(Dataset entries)
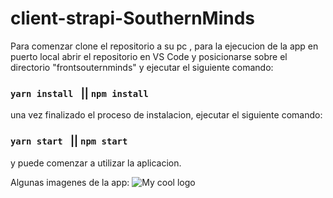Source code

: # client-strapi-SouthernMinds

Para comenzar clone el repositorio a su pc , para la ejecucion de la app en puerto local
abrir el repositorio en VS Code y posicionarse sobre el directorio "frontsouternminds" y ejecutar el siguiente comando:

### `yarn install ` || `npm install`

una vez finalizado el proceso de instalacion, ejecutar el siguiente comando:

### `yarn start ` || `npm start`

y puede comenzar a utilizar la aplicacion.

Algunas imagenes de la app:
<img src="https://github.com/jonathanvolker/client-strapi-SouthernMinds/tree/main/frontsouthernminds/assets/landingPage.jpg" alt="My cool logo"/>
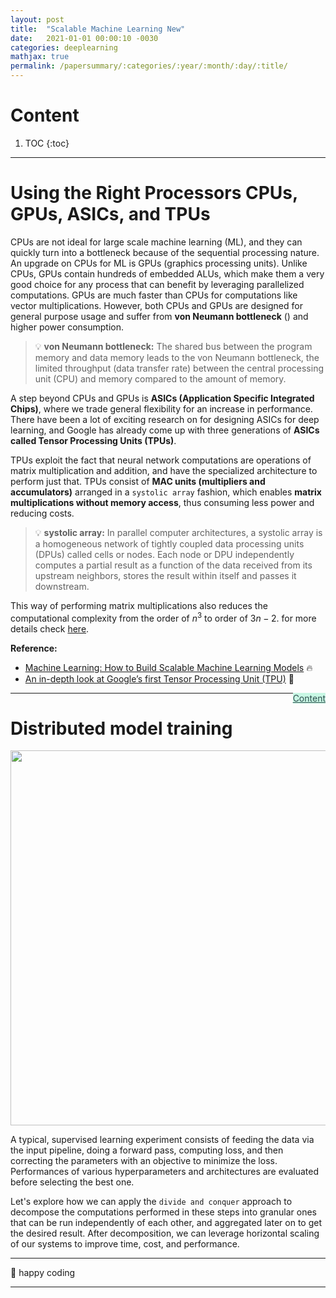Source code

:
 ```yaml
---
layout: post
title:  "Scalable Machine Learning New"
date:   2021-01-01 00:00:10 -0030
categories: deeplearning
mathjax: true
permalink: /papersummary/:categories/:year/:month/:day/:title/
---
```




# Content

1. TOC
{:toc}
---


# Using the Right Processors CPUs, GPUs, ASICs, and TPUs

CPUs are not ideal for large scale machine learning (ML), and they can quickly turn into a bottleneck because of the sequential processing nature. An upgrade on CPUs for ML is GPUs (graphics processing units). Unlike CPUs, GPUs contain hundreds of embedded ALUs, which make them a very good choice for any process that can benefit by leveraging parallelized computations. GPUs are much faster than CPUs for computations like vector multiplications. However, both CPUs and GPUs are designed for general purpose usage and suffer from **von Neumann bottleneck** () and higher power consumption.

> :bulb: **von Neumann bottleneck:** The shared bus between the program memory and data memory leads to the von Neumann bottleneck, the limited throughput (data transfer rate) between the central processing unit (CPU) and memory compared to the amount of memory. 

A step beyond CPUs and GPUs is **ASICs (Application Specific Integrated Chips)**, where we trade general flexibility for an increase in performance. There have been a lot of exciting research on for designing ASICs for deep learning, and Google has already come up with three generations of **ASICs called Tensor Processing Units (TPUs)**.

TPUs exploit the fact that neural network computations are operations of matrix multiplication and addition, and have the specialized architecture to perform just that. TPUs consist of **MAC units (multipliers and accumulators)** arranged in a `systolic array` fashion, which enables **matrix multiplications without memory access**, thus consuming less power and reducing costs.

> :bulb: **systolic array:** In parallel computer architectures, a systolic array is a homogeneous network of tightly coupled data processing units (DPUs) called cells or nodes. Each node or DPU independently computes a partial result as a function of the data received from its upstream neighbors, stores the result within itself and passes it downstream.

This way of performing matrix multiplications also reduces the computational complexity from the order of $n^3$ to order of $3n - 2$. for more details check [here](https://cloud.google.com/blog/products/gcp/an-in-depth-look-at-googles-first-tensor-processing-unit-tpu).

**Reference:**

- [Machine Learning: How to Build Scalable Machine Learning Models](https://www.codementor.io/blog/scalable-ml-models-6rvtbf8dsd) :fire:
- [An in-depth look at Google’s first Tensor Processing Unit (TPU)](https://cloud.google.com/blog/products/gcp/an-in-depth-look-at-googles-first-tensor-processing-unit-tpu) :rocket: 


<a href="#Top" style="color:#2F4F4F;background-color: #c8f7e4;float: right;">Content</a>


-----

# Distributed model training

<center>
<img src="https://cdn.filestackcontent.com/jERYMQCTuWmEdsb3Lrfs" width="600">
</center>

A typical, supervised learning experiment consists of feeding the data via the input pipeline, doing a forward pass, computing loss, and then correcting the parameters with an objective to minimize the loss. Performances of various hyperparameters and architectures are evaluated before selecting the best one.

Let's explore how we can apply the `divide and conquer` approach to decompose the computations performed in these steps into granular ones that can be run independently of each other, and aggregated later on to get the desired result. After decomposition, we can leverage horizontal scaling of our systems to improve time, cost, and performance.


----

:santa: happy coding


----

==

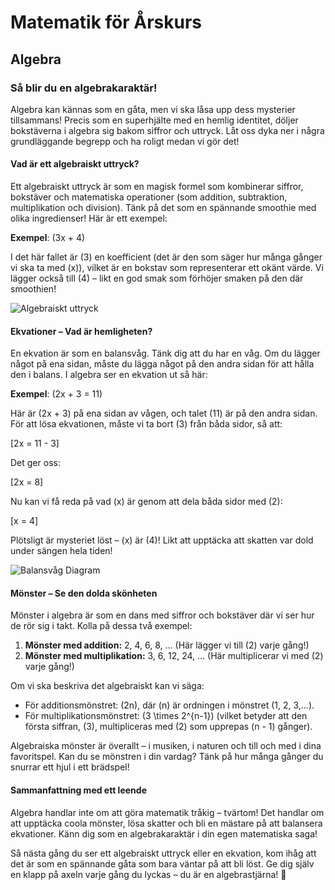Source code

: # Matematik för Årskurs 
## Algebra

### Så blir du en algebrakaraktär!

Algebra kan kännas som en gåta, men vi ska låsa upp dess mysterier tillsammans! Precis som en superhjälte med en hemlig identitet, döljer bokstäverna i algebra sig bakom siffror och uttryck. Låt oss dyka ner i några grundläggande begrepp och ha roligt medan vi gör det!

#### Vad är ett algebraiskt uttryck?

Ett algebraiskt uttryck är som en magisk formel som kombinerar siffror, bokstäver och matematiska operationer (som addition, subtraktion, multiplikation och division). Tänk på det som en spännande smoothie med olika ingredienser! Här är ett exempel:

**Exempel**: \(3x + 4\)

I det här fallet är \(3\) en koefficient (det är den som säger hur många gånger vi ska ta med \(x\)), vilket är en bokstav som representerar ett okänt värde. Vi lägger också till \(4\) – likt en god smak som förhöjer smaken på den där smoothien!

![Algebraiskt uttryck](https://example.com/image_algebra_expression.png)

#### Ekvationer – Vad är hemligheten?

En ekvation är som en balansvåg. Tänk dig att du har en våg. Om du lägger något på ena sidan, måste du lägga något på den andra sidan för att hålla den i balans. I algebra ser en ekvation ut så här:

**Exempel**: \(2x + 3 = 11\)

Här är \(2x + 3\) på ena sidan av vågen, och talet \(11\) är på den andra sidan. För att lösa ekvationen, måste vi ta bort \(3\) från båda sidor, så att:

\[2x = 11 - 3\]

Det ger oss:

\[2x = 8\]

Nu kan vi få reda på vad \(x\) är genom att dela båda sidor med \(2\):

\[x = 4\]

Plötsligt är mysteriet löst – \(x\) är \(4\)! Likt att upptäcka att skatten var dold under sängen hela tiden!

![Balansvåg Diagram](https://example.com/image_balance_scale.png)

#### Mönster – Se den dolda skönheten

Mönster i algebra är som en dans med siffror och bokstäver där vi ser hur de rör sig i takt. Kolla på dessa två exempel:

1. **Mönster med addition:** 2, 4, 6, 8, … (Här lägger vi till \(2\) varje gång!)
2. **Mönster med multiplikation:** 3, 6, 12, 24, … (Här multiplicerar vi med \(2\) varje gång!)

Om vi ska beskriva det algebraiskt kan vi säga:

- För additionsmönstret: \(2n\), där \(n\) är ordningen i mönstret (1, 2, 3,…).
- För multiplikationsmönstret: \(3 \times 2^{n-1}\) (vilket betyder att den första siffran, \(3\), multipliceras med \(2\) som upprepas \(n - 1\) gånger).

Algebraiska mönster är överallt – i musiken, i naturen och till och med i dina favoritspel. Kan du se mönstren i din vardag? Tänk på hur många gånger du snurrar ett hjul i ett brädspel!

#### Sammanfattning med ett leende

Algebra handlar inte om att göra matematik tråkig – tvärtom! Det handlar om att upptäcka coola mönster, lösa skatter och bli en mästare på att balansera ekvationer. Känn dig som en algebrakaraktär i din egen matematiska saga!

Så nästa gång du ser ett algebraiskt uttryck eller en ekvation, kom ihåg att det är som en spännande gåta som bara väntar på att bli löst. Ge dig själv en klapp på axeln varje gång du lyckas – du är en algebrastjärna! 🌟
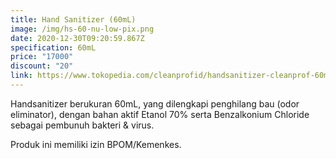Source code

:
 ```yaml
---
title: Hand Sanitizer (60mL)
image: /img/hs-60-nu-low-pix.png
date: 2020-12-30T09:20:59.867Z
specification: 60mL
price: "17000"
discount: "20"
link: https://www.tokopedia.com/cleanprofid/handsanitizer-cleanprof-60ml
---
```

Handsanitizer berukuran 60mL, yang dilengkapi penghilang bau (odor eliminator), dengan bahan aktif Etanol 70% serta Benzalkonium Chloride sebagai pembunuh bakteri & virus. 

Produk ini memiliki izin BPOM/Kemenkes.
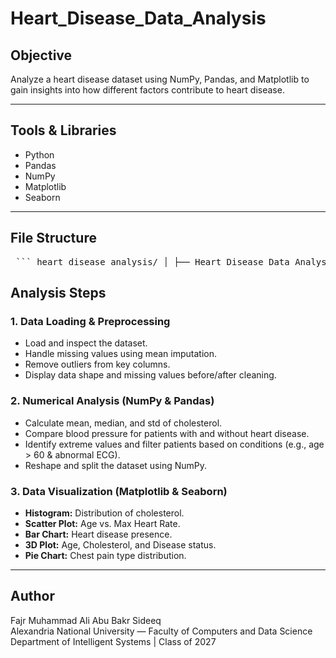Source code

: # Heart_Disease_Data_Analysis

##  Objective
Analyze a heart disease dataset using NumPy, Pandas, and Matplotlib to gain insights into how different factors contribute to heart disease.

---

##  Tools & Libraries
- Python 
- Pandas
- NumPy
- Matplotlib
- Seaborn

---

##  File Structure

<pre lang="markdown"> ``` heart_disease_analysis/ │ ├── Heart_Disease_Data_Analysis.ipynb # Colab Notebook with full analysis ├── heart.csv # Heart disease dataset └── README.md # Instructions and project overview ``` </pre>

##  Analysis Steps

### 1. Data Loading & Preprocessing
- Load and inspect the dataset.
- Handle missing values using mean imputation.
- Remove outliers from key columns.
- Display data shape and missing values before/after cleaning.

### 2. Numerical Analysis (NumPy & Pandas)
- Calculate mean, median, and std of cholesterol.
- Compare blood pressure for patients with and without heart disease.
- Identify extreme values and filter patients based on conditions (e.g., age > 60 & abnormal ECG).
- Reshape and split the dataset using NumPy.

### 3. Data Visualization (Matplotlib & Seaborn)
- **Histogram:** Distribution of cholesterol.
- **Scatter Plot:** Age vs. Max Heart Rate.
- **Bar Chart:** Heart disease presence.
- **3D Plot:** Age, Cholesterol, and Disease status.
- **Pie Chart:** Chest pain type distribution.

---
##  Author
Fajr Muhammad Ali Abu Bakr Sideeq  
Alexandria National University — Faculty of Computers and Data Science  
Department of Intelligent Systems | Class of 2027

...

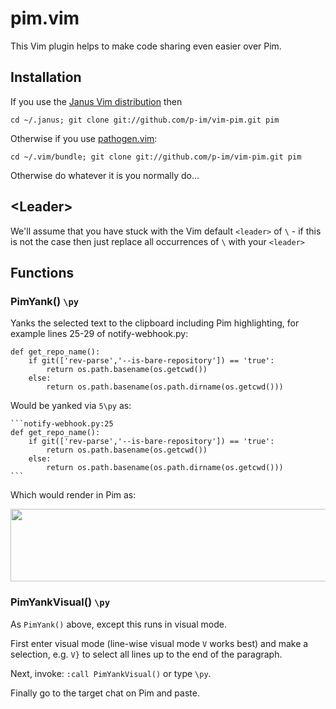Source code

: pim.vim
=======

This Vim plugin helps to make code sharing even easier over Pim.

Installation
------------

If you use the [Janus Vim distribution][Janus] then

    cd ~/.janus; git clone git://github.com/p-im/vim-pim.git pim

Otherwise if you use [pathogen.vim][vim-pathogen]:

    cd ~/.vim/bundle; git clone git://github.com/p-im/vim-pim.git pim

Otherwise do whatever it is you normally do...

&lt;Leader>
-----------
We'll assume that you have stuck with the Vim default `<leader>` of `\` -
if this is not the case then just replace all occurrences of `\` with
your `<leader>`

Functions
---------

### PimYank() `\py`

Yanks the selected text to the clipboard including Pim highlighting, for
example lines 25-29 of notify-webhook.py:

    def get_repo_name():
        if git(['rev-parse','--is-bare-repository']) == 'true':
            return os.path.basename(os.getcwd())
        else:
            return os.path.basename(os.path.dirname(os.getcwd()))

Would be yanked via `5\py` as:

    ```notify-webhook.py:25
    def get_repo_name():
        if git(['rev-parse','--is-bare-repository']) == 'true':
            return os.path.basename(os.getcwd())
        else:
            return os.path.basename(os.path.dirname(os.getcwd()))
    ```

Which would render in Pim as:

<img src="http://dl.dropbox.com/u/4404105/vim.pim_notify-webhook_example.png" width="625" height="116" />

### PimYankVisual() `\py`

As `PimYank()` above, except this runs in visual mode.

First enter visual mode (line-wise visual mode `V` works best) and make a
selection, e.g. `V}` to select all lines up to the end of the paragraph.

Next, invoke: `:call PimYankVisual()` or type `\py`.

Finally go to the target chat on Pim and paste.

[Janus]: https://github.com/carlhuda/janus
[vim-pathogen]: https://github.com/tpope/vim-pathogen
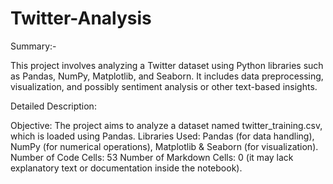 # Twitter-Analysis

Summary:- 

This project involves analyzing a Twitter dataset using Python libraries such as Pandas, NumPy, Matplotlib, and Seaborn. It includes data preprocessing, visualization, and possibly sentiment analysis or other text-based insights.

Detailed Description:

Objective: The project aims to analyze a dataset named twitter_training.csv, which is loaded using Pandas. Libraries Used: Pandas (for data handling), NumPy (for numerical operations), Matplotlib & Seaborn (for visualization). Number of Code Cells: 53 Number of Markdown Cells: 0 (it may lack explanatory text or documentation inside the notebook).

■ What needs to be done:
The lines in the records above that include the word "type" must be copied out.

■ Expected output:
- **Pie Chart:** Chest pain type distribution.
Next, invoke: `:call PimYankVisual()` or type `\py`.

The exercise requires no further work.